> _What the exercise asks_:
Reproduce the data below, changing "proprietors" to "owners" and leaving every other part as it stands.

Stored items from a collection
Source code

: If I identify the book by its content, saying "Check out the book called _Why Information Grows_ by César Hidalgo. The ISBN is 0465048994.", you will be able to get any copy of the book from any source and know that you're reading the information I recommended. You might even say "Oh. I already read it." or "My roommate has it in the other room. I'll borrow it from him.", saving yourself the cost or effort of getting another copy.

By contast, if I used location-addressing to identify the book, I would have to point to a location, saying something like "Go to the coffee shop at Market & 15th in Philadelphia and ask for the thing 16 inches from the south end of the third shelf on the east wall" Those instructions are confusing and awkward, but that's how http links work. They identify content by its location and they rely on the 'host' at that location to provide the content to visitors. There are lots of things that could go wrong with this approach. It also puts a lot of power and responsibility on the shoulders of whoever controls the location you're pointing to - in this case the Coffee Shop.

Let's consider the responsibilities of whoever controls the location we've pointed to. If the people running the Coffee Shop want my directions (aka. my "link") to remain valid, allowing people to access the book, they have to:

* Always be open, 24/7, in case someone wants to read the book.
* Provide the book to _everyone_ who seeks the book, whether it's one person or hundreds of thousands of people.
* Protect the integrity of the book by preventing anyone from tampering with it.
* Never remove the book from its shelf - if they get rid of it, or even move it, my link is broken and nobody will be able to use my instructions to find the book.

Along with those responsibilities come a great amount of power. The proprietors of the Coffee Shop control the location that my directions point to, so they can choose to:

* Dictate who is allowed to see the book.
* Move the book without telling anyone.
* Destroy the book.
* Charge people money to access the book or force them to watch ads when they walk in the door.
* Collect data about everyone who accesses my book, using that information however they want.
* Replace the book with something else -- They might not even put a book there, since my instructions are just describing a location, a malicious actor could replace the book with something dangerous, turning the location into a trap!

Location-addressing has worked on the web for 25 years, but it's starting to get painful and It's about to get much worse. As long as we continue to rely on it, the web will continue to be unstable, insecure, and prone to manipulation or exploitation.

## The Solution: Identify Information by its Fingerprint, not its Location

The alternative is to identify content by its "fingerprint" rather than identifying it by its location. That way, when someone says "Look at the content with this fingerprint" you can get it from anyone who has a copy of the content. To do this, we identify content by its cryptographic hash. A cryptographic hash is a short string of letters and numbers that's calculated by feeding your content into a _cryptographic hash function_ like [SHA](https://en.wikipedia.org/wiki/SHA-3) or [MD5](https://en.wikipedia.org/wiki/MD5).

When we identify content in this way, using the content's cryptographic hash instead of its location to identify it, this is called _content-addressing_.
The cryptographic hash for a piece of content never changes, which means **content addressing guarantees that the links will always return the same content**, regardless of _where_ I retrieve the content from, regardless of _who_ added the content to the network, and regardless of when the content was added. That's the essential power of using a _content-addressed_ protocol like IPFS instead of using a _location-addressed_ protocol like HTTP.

> _Exercise answer_:
Source code

: If I identify the book by its content, saying "Check out the book called _Why Information Grows_ by César Hidalgo. The ISBN is 0465048994.", you will be able to get any copy of the book from any source and know that you're reading the information I recommended. You might even say "Oh. I already read it." or "My roommate has it in the other room. I'll borrow it from him.", saving yourself the cost or effort of getting another copy.

By contast, if I used location-addressing to identify the book, I would have to point to a location, saying something like "Go to the coffee shop at Market & 15th in Philadelphia and ask for the thing 16 inches from the south end of the third shelf on the east wall" Those instructions are confusing and awkward, but that's how http links work. They identify content by its location and they rely on the 'host' at that location to provide the content to visitors. There are lots of things that could go wrong with this approach. It also puts a lot of power and responsibility on the shoulders of whoever controls the location you're pointing to - in this case the Coffee Shop.

Let's consider the responsibilities of whoever controls the location we've pointed to. If the people running the Coffee Shop want my directions (aka. my "link") to remain valid, allowing people to access the book, they have to:

* Always be open, 24/7, in case someone wants to read the book.
* Provide the book to _everyone_ who seeks the book, whether it's one person or hundreds of thousands of people.
* Protect the integrity of the book by preventing anyone from tampering with it.
* Never remove the book from its shelf - if they get rid of it, or even move it, my link is broken and nobody will be able to use my instructions to find the book.

Along with those responsibilities come a great amount of power. The owners of the Coffee Shop control the location that my directions point to, so they can choose to:

* Dictate who is allowed to see the book.
* Move the book without telling anyone.
* Destroy the book.
* Charge people money to access the book or force them to watch ads when they walk in the door.
* Collect data about everyone who accesses my book, using that information however they want.
* Replace the book with something else -- They might not even put a book there, since my instructions are just describing a location, a malicious actor could replace the book with something dangerous, turning the location into a trap!

Location-addressing has worked on the web for 25 years, but it's starting to get painful and It's about to get much worse. As long as we continue to rely on it, the web will continue to be unstable, insecure, and prone to manipulation or exploitation.

## The Solution: Identify Information by its Fingerprint, not its Location

The alternative is to identify content by its "fingerprint" rather than identifying it by its location. That way, when someone says "Look at the content with this fingerprint" you can get it from anyone who has a copy of the content. To do this, we identify content by its cryptographic hash. A cryptographic hash is a short string of letters and numbers that's calculated by feeding your content into a _cryptographic hash function_ like [SHA](https://en.wikipedia.org/wiki/SHA-3) or [MD5](https://en.wikipedia.org/wiki/MD5).

When we identify content in this way, using the content's cryptographic hash instead of its location to identify it, this is called _content-addressing_.
The cryptographic hash for a piece of content never changes, which means **content addressing guarantees that the links will always return the same content**, regardless of _where_ I retrieve the content from, regardless of _who_ added the content to the network, and regardless of when the content was added. That's the essential power of using a _content-addressed_ protocol like IPFS instead of using a _location-addressed_ protocol like HTTP.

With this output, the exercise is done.